Stored items from a collection
+--

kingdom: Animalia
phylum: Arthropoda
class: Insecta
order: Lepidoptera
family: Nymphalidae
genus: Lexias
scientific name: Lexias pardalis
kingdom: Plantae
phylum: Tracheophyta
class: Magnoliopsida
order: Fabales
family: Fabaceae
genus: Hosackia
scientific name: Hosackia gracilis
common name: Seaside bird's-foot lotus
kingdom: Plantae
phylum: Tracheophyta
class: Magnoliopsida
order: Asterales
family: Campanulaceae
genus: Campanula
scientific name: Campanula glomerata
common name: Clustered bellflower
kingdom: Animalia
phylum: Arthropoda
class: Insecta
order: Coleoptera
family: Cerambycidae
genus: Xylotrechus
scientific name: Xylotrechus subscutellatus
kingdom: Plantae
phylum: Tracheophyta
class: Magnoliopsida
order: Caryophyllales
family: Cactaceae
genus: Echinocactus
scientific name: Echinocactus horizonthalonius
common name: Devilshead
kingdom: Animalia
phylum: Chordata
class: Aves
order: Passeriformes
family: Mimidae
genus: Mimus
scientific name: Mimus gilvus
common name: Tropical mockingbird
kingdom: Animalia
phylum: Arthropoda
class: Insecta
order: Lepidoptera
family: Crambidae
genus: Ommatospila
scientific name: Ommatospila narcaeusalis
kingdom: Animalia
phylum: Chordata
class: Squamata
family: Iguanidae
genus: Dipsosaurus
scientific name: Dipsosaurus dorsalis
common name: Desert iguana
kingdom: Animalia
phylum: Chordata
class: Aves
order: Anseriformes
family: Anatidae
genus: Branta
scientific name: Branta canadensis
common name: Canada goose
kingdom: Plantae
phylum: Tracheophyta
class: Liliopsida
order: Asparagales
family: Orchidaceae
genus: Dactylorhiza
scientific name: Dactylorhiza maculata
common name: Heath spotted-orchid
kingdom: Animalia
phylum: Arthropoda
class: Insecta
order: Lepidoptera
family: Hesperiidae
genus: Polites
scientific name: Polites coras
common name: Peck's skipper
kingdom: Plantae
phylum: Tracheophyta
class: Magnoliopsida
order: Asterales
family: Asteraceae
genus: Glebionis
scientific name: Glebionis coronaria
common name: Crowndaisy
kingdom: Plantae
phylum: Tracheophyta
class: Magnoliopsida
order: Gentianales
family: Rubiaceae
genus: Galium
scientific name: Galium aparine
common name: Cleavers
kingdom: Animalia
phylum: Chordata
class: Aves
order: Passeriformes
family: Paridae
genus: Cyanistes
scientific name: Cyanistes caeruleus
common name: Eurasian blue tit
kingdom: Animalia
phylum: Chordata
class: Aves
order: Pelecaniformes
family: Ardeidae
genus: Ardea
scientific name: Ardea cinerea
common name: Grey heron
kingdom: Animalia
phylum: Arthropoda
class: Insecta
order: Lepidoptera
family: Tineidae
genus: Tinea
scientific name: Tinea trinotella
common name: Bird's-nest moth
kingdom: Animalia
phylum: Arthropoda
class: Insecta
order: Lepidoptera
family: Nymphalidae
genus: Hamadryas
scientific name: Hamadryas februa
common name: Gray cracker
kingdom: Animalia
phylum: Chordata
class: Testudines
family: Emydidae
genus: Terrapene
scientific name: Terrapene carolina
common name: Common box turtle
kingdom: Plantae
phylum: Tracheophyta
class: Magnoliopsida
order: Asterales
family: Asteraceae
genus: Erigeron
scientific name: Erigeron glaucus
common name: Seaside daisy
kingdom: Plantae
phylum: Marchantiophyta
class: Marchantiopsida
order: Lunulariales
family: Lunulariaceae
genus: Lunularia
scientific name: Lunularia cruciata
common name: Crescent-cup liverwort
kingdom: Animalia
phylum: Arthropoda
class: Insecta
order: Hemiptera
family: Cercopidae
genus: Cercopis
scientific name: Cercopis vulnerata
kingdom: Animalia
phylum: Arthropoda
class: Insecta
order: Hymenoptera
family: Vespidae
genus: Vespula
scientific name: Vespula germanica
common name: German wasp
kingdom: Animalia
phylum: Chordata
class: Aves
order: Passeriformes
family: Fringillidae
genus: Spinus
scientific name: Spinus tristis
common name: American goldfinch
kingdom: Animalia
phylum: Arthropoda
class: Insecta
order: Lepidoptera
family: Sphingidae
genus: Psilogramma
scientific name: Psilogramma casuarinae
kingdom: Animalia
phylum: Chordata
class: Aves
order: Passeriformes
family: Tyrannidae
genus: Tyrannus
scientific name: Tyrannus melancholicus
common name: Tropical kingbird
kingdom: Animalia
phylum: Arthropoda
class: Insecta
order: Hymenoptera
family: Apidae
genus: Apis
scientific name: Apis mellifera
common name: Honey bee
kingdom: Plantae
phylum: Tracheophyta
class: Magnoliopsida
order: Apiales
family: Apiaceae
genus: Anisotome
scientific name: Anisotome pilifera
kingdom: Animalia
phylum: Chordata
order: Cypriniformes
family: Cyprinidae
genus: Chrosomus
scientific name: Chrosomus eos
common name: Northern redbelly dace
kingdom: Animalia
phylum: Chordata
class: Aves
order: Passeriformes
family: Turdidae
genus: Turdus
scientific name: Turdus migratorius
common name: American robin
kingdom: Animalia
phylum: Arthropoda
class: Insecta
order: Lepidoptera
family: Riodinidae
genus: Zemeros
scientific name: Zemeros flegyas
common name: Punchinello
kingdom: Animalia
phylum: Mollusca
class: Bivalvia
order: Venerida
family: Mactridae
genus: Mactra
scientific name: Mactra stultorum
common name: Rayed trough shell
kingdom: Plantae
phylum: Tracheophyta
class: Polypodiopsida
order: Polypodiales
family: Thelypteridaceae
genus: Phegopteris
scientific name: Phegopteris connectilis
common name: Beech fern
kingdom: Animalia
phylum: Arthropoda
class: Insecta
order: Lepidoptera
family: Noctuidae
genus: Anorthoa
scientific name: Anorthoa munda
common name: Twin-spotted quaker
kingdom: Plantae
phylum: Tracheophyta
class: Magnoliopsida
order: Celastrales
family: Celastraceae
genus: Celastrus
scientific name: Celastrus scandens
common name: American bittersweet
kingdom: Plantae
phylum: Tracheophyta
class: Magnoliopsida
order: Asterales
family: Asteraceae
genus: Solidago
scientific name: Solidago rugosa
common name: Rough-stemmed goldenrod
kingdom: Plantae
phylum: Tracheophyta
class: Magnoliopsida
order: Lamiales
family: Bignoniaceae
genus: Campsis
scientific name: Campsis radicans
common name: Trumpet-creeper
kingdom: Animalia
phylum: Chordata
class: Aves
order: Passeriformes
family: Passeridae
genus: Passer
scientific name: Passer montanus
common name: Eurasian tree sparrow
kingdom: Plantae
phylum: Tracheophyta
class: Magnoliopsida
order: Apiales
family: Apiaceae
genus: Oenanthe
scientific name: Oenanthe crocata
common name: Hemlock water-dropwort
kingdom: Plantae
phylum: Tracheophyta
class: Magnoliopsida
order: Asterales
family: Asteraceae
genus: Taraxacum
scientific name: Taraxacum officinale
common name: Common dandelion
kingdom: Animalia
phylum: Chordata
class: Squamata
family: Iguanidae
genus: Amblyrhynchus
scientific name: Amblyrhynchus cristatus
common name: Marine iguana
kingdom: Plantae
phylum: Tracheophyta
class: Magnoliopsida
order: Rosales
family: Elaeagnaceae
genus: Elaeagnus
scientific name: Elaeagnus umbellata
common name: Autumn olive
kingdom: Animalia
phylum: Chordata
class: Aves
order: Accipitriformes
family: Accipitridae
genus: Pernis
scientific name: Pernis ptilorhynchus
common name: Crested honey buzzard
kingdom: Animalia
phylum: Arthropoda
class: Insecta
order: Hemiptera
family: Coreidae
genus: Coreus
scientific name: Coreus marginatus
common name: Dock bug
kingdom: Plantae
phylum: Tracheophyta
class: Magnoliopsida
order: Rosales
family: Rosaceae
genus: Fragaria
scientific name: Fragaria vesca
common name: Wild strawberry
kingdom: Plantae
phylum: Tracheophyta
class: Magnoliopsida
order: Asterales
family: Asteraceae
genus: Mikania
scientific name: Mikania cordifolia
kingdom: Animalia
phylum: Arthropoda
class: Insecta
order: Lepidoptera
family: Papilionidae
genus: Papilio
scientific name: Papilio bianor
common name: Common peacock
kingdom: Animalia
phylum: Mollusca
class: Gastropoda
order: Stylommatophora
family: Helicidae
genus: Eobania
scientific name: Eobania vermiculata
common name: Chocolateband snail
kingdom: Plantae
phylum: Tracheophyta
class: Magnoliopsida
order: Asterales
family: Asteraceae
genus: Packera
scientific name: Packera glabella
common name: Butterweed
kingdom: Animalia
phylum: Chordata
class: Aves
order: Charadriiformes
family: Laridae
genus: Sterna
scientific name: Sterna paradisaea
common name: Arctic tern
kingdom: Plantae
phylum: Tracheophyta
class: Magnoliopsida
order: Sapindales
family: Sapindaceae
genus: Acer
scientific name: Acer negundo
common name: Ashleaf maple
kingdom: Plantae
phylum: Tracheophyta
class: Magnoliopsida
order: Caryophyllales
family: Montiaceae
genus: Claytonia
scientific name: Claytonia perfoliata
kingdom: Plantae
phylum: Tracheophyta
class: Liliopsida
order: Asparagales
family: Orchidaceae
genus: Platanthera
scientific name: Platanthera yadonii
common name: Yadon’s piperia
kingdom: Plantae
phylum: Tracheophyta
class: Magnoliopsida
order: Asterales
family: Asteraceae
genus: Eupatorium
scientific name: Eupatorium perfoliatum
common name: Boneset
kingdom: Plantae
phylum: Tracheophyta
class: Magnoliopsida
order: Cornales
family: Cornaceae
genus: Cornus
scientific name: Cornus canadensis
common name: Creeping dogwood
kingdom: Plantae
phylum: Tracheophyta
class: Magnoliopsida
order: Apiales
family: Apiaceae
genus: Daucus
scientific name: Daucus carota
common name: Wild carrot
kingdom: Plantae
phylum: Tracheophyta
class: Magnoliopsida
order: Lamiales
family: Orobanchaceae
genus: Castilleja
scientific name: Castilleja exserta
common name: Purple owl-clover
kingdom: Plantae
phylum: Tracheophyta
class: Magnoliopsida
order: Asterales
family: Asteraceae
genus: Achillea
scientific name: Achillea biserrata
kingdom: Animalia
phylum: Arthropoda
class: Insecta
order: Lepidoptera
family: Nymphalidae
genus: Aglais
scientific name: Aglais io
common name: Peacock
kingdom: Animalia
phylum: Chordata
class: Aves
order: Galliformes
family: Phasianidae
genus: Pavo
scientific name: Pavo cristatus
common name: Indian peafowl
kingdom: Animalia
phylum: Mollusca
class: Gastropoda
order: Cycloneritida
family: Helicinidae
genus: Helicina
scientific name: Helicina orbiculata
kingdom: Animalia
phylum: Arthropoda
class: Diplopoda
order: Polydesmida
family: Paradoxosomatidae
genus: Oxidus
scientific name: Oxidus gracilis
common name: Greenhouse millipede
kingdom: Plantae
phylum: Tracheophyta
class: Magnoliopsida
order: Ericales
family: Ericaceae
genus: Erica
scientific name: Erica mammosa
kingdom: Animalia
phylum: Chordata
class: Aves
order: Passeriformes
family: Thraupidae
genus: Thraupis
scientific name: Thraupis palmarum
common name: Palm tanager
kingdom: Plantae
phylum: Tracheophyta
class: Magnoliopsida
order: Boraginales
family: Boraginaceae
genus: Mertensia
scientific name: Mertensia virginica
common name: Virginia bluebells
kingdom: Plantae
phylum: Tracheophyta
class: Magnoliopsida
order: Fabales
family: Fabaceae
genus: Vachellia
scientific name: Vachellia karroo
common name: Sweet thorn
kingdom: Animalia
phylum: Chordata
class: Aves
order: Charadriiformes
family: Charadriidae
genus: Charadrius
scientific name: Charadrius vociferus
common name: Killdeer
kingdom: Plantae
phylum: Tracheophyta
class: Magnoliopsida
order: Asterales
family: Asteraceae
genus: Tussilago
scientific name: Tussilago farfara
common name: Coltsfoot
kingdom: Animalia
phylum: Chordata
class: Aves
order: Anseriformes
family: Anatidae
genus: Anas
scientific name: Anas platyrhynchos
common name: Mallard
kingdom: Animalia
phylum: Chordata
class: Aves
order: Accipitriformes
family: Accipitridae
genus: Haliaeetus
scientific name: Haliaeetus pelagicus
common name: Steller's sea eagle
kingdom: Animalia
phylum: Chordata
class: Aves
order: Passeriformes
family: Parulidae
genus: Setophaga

+--

» PROBLEM DETAILS: Put the stretch of lines from the start through the line containing "genus: Dipsosaurus" into a two-column CSV with the headers text and answer. Give each line its own row, with each value in a quoted field and any line breaks changed to spaces.

» TASK SOLUTION:
text,answer
"kingdom:","Animalia"
"phylum:","Arthropoda"
"class:","Insecta"
"order:","Lepidoptera"
"family:","Nymphalidae"
"genus:","Lexias"
"scientific name:","Lexias pardalis"
"kingdom:","Plantae"
"phylum:","Tracheophyta"
"class:","Magnoliopsida"
"order:","Fabales"
"family:","Fabaceae"
"genus:","Hosackia"
"scientific name:","Hosackia gracilis"
"common name:","Seaside bird's-foot lotus"
"kingdom:","Plantae"
"phylum:","Tracheophyta"
"class:","Magnoliopsida"
"order:","Asterales"
"family:","Campanulaceae"
"genus:","Campanula"
"scientific name:","Campanula glomerata"
"common name:","Clustered bellflower"
"kingdom:","Animalia"
"phylum:","Arthropoda"
"class:","Insecta"
"order:","Coleoptera"
"family:","Cerambycidae"
"genus:","Xylotrechus"
"scientific name:","Xylotrechus subscutellatus"
"kingdom:","Plantae"
"phylum:","Tracheophyta"
"class:","Magnoliopsida"
"order:","Caryophyllales"
"family:","Cactaceae"
"genus:","Echinocactus"
"scientific name:","Echinocactus horizonthalonius"
"common name:","Devilshead"
"kingdom:","Animalia"
"phylum:","Chordata"
"class:","Aves"
"order:","Passeriformes"
"family:","Mimidae"
"genus:","Mimus"
"scientific name:","Mimus gilvus"
"common name:","Tropical mockingbird"
"kingdom:","Animalia"
"phylum:","Arthropoda"
"class:","Insecta"
"order:","Lepidoptera"
"family:","Crambidae"
"genus:","Ommatospila"
"scientific name:","Ommatospila narcaeusalis"
"kingdom:","Animalia"
"phylum:","Chordata"
"class:","Squamata"
"family:","Iguanidae"
"genus:","Dipsosaurus"